Opinion
2:21-cv-00040 WBS GGH P
06-11-2021
FINDINGS AND RECOMMENDATIONS
GREGORY G. HOLLOWS UNITED STATES MAGISTRATE JUDGE.
Petitioner is a state prisoner proceeding in pro se with a petition for writ of habeas corpus pursuant to 28 U.S.C. § 2254. Pending before the court is petitioner's motion to stay. ECF No. 15. Respondent has filed a statement of non-opposition. ECF No. 18.
While respondent's non-opposition is not generally opposing petitioner's motion, respondent includes the following caveat: “Respondent does not suggest a stay is necessarily proper or non-futile, and noting that time constraints by the Court are essential.” ECF No. 18 at 1 (citing Rhines v. Weber, 544 U.S. 269, 278 (2005).
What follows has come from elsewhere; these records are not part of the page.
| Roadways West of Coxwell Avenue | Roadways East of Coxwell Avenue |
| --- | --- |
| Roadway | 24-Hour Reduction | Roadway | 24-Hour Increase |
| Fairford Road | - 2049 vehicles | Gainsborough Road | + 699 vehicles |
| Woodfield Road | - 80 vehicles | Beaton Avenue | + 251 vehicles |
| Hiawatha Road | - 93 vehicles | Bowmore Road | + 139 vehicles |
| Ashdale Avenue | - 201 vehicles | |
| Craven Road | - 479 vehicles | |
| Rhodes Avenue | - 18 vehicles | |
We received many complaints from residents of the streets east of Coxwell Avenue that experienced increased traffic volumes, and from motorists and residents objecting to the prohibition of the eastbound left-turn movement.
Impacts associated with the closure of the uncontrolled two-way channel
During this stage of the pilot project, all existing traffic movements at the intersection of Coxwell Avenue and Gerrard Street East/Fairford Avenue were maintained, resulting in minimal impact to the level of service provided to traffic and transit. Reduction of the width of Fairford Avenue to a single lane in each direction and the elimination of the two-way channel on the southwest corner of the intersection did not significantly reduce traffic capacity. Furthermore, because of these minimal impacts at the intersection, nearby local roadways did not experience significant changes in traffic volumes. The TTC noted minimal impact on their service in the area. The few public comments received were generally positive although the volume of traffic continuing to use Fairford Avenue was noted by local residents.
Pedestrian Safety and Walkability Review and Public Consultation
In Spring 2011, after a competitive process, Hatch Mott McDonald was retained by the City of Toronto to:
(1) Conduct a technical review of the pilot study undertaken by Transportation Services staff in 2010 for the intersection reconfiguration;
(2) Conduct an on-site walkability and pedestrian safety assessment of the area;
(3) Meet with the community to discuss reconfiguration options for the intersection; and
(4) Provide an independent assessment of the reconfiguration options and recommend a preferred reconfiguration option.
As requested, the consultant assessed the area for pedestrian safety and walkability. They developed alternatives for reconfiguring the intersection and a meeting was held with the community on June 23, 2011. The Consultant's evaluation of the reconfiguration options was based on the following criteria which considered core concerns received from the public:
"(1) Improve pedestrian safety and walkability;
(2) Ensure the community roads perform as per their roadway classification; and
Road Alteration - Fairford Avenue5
A district court may properly stay a habeas petition and hold it in abeyance pursuant to Rhines v. Weber, 544 U.S. 269 (2005). See King v. Ryan, 564 F.3d 1133, 1135 (9th Cir. 2009). Under Rhines, a district court may stay a mixed petition to allow a petitioner to present an unexhausted claim to the state courts. Rhines, 544 U.S. at 277. Assuming the petition itself has been timely filed, such a stay “eliminates entirely any limitations issue with regard to the originally unexhausted claims, as the claims remain pending in federal court[.]” King, 564 F.3d at 1140. However, to qualify for a stay under Rhines, a petitioner must: (1) show good cause for his failure to exhaust all his claims before filing this action; (2) explain and demonstrate how his unexhausted claim is potentially meritorious; (3) describe the status of any pending state court proceedings on his unexhausted claim; and (4) explain how he has diligently pursued his unexhausted claim. Rhines, 544 U.S. at 277-78. What constitutes good cause has not been precisely defined except to indicate at the outer end that petitioner must not have engaged in purposeful dilatory tactics, Rhines, 544 U.S. at 277- 78, and that “extraordinary circumstances” need not be found. Jackson v. Roe, 425 F.3d 654, 661-662 (9th Cir. 2005); see also Rhines, 544 U.S. at 279 (Stevens, J., concurring) (the “good cause” requirement should not be read “to impose the sort of strict and inflexible requirement that would trap the unwary pro se prisoner”) (internal citation omitted); id. (Souter, J., concurring) (pro se habeas petitioners do not come well trained to address tricky exhaustion determinations). “But as the Jackson court recognized, we must interpret whether a petitioner has “good cause” for a failure to exhaust in light of the Supreme Court's instruction in Rhines that the district court should only stay mixed petitions in ‘limited circumstances.' We also must be mindful that [the Antiterrorism and Effective Death Penalty Act of 1996 (“AEDPA”)] aims to encourage the finality of sentences and to encourage petitioners to exhaust their claims in state court before filing in federal court.” Wooten v. Kirkland, 540 F.3d 1019, 1023-24 (9th Cir. 2008), quoting Jackson, 425 F.3d at 661) (internal citations omitted).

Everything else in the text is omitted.